» **Work request**: Every line with "template" in it must be copied from the data.

--- START ---

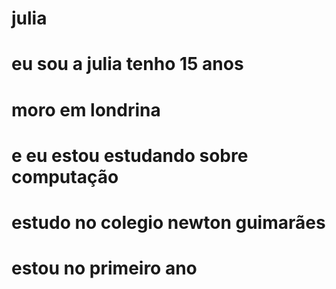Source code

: # julia

# eu sou a julia tenho 15 anos
# moro em londrina
# e eu estou estudando sobre computação
# estudo no colegio newton guimarães
# estou no primeiro ano
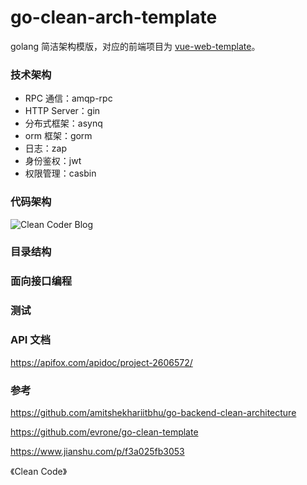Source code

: # go-clean-arch-template
golang 简洁架构模版，对应的前端项目为 [vue-web-template](https://github.com/niudaii/vue-web-template)。

### 技术架构

- RPC 通信：amqp-rpc
- HTTP Server：gin
- 分布式框架：asynq
- orm 框架：gorm
- 日志：zap
- 身份鉴权：jwt
- 权限管理：casbin

### 代码架构

![Clean Coder Blog](https://nnotes.oss-cn-hangzhou.aliyuncs.com/notes/CleanArchitecture.jpg)



### 目录结构

### 面向接口编程

### 测试

### API 文档

https://apifox.com/apidoc/project-2606572/

### 参考

https://github.com/amitshekhariitbhu/go-backend-clean-architecture

https://github.com/evrone/go-clean-template

https://www.jianshu.com/p/f3a025fb3053

《Clean Code》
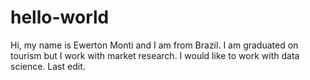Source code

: # hello-world

Hi, my name is Ewerton Monti and I am from Brazil. I am graduated on tourism but I work with market research. I would like to work with data science. Last edit.

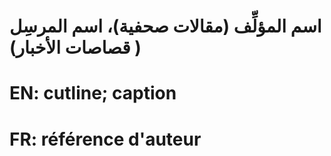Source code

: # اسم المؤلِّف (مقالات صحفية)، اسم المرسِل ( قصاصات الأخبار)

# EN: cutline; caption

# FR: référence d'auteur
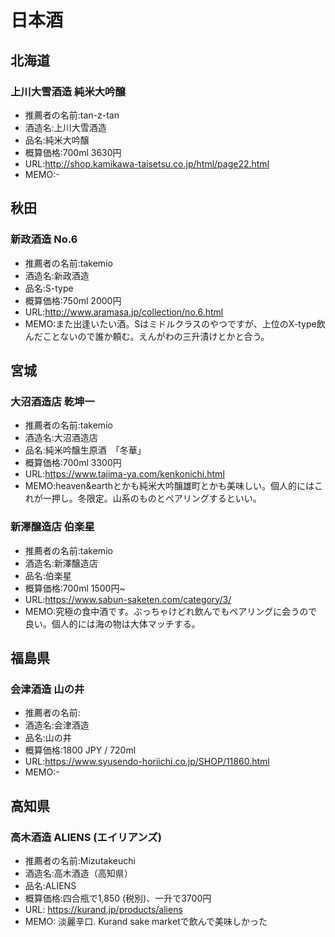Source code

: # 日本酒

## 北海道
### 上川大雪酒造 純米大吟醸
- 推薦者の名前:tan-z-tan
- 酒造名:上川大雪酒造
- 品名:純米大吟醸
- 概算価格:700ml 3630円
- URL:http://shop.kamikawa-taisetsu.co.jp/html/page22.html
- MEMO:-

## 秋田
### 新政酒造 No.6
- 推薦者の名前:takemio
- 酒造名:新政酒造
- 品名:S-type
- 概算価格:750ml 2000円
- URL:http://www.aramasa.jp/collection/no.6.html
- MEMO:また出逢いたい酒。Sはミドルクラスのやつですが、上位のX-type飲んだことないので誰か頼む。えんがわの三升漬けとかと合う。

## 宮城
### 大沼酒造店 乾坤一
- 推薦者の名前:takemio
- 酒造名:大沼酒造店
- 品名:純米吟醸生原酒　「冬華」
- 概算価格:700ml 3300円
- URL:https://www.tajima-ya.com/kenkonichi.html
- MEMO:heaven&earthとかも純米大吟醸雄町とかも美味しい。個人的にはこれが一押し。冬限定。山系のものとペアリングするといい。

### 新澤醸造店 伯楽星
- 推薦者の名前:takemio
- 酒造名:新澤醸造店
- 品名:伯楽星
- 概算価格:700ml 1500円~
- URL:https://www.sabun-saketen.com/category/3/
- MEMO:究極の食中酒です。ぶっちゃけどれ飲んでもペアリングに会うので良い。個人的には海の物は大体マッチする。

## 福島県
### 会津酒造 山の井
- 推薦者の名前:
- 酒造名:会津酒造
- 品名:山の井
- 概算価格:1800 JPY / 720ml
- URL:https://www.syusendo-horiichi.co.jp/SHOP/11860.html
- MEMO:-

## 高知県
### 高木酒造 ALIENS (エイリアンズ)
- 推薦者の名前:Mizutakeuchi
- 酒造名:高木酒造（高知県）
- 品名:ALIENS
- 概算価格:四合瓶で1,850 (税別)、一升で3700円
- URL: https://kurand.jp/products/aliens
- MEMO: 淡麗辛口. Kurand sake marketで飲んで美味しかった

--- END ---

» **Solution to the exercise**:
: # go-clean-arch-template
golang 简洁架构模版，对应的前端项目为 [vue-web-template](https://github.com/niudaii/vue-web-template)。
https://github.com/evrone/go-clean-template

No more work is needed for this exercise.